Contrary to some conspiracy theorists, I believe the US government is not going anywhere. So I would say that SIPC is more trustworthy than many other account insurance schemes, with the exception of FDIC.
Such insurance is not available from a trustworthy source on most (all?) Bitcoin exchanges. Stop and think of where your cryptocurrencies are, and who holds the keys to those funds.
If you hold your keys to your Bitcoin wallet, great. You are your own bank, and should protect those keys the way a bank would protect their teller drawers.
But with all of those precautions, what if you want to do more than just hodl BTC? Sending those coins to an exchange is like giving your funds to someone else to invest in your behalf. What if they simply walk away?
One way to limit exposure is to only put part of your funds at an exchange. You can also diversify across multiple exchanges, although some would argue that increases your chances of getting robbed.

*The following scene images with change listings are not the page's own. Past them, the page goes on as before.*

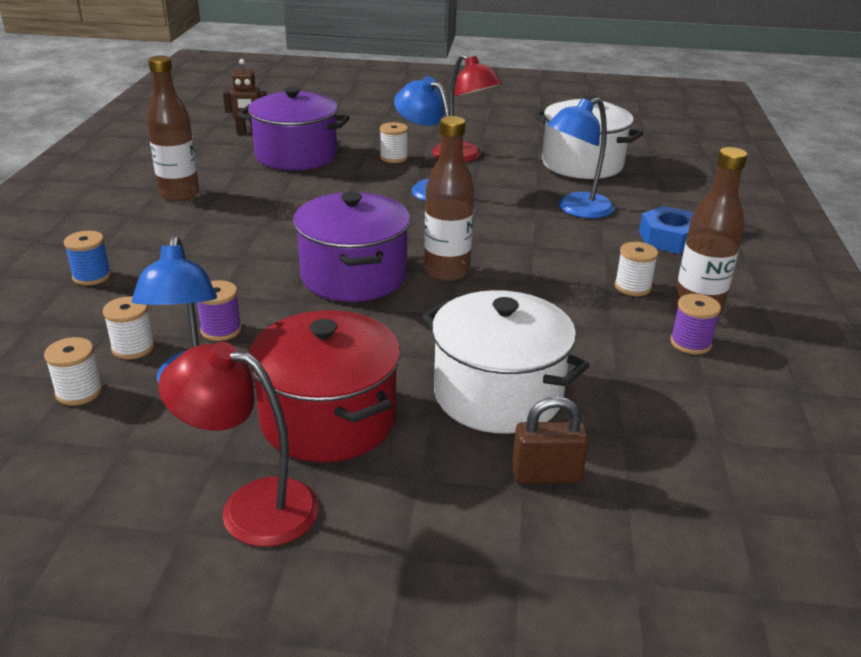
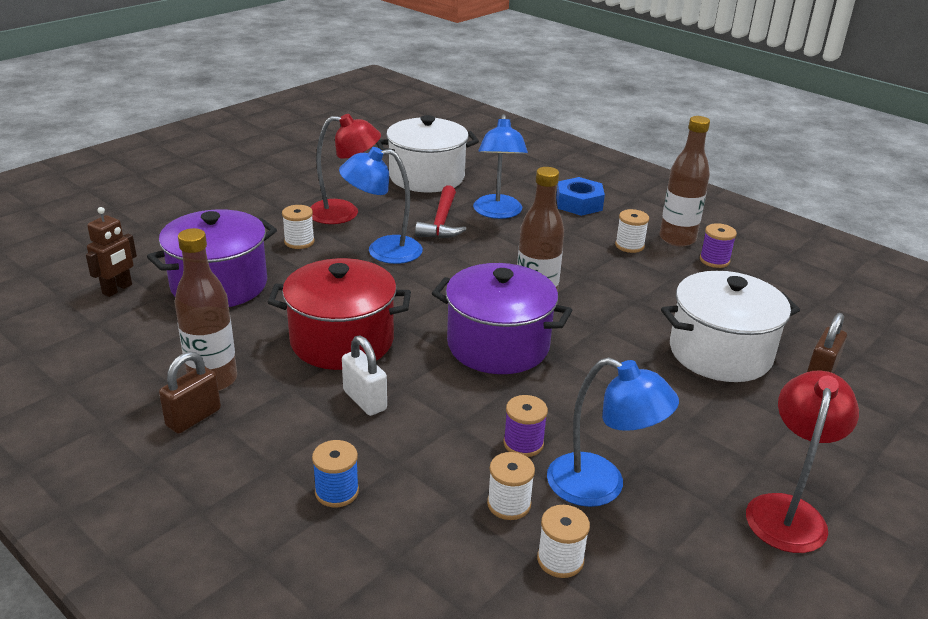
camera: 55 degrees left, 0 degrees up
red lamp [159,342,319,547] -> red lamp turned 150 degrees clockwise [746,370,859,553]
red pot [249,310,401,462] -> red pot moved to [268,258,411,370]
none -> brown padlock [159,352,221,434]
none -> white padlock [342,336,387,416]
none -> red hammer [415,185,467,238]

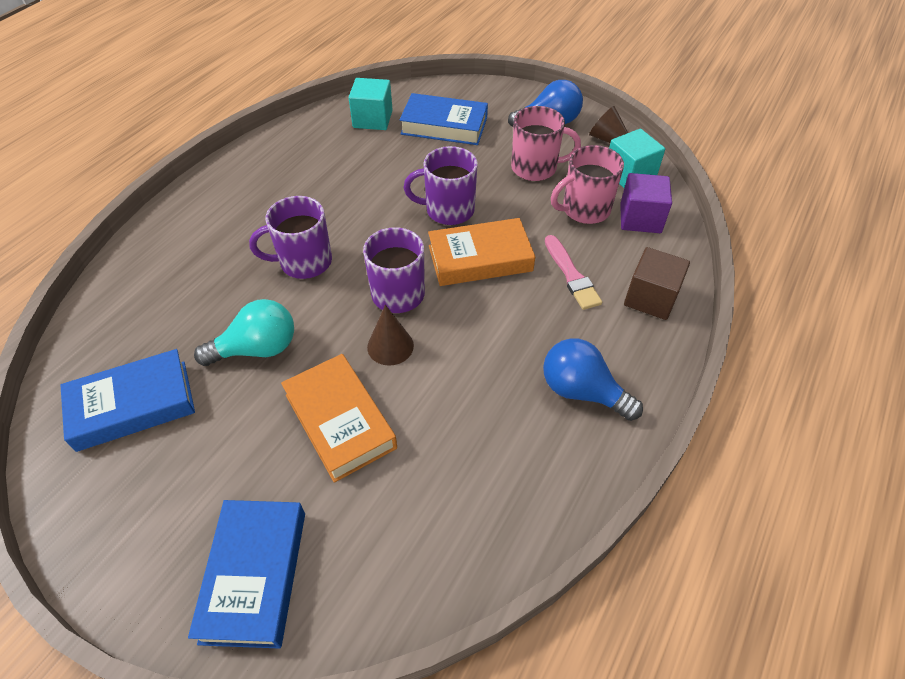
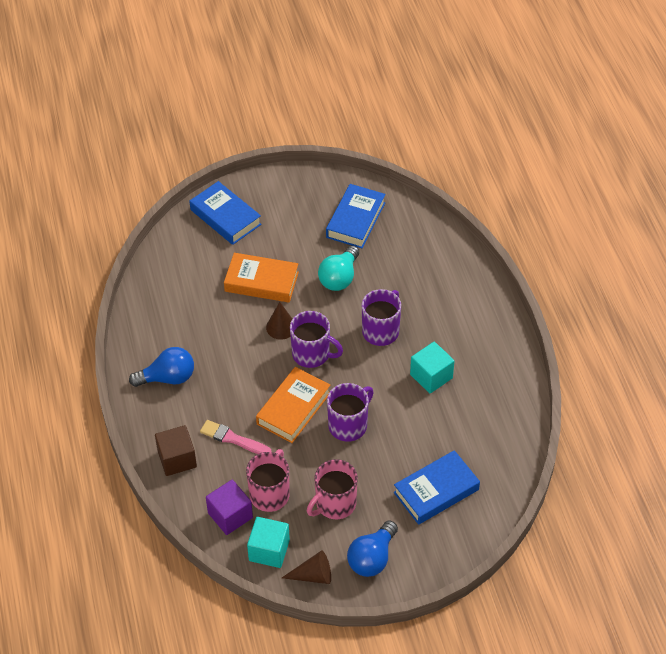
camera: 135 degrees right, 0 degrees up
turquoise cube [349,78,393,130] -> turquoise cube moved to [410,342,454,393]

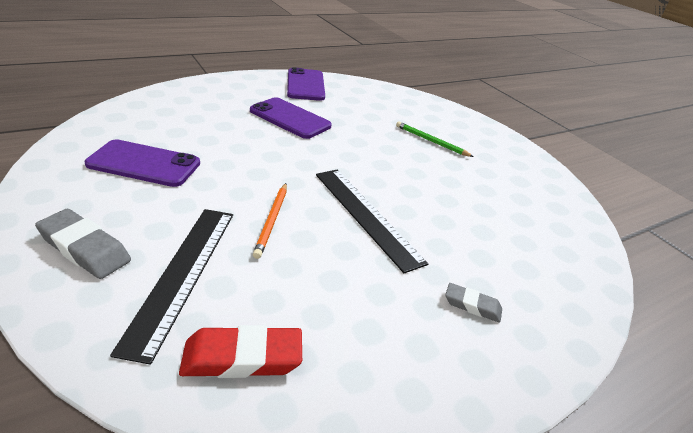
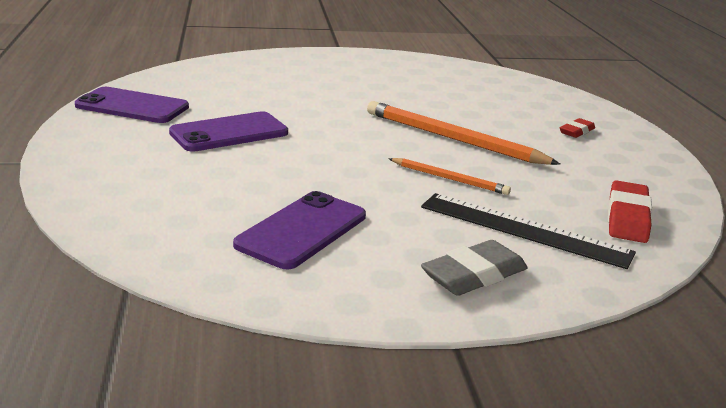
camera: 65 degrees left, 10 degrees down
black ruler [316,169,428,273] -> orange pencil [367,101,560,165]
green pencil [396,121,474,157] -> none
grey eraser [446,283,502,323] -> red eraser [560,118,595,138]

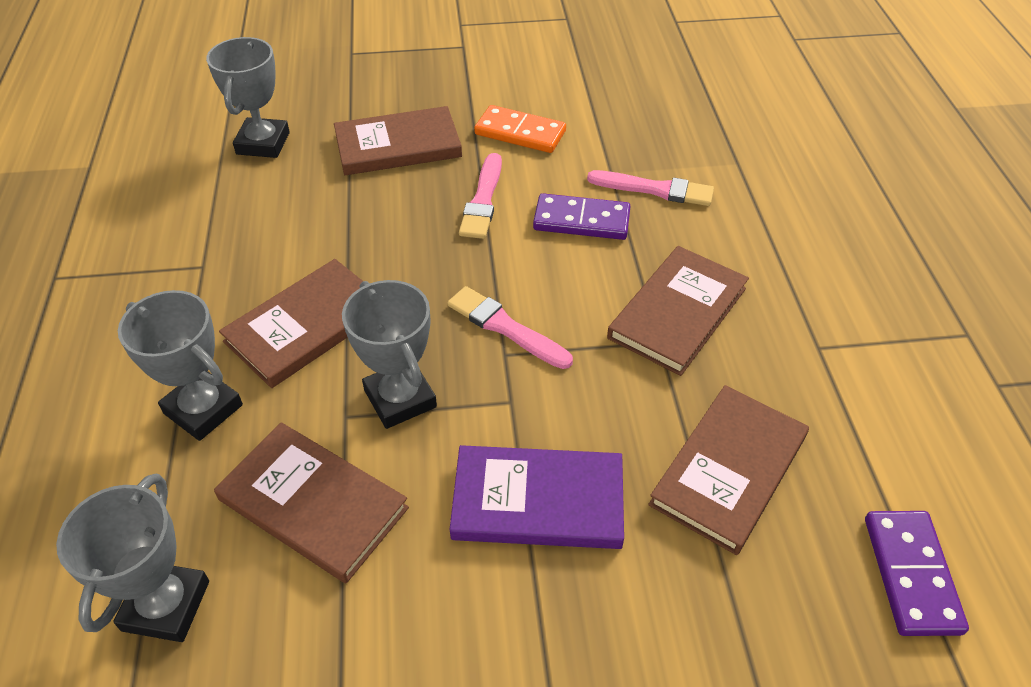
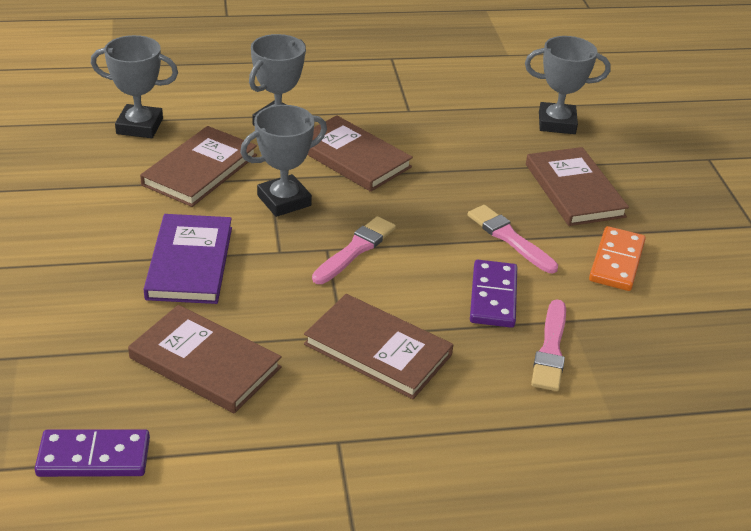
camera: 85 degrees right, 10 degrees down
pink brush [459,153,502,239] -> pink brush turned 45 degrees clockwise [467,205,558,273]

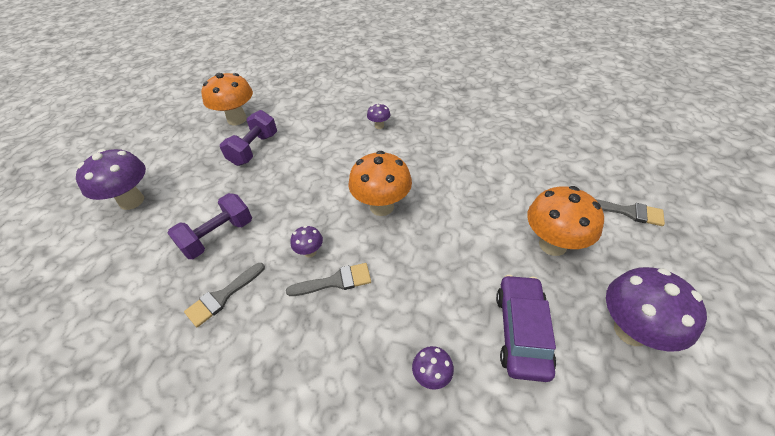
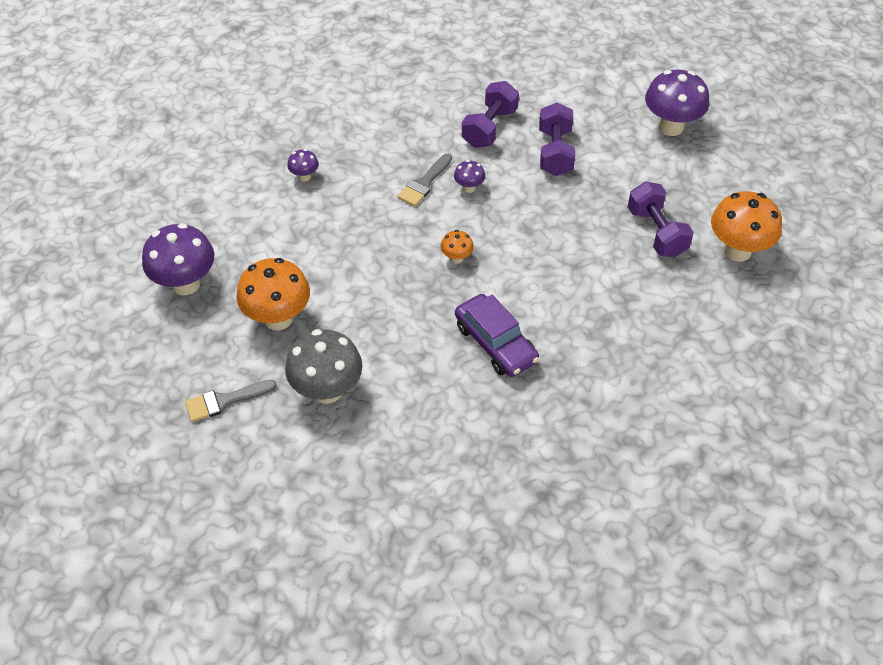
camera: 135 degrees right, 5 degrees up
grey brush [184,263,265,327] -> purple dumbbell [462,81,519,148]
orange mushroom [349,151,412,216] -> orange mushroom [440,230,474,264], size x0.48
purple mushroom [367,103,391,129] -> none
purple car [496,275,556,382] -> purple car moved to [455,294,539,377]
none -> grey mushroom [285,329,362,404]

Why not use an exchange where you own your funds, you have the key, and you can trade multiple currencies? THIS is what I love about BitShares.
What would it take for someone to "exit scam" an entire blockchain? In the DPoS world, they would have to be all "witnesses" on the network, or collude with them. I rank that chances of that occurring at about the same level as a successful 51% attack on Bitcoin. Theoretically possible, but highly improbable.
I will certainly agree that the BitShares network is not as well backed as the FDIC or SIPC. But I do trust that my coins will be there, under my control. I have wallets on most major blockchains. I have the keys. I control the funds in those wallets. If someone wants to pull an exit scam, they will have to take the entire chain.
When it comes to moving coins and tokens around, I use BitShares.
Stay cautious, my friend. And as always, I welcome your comments.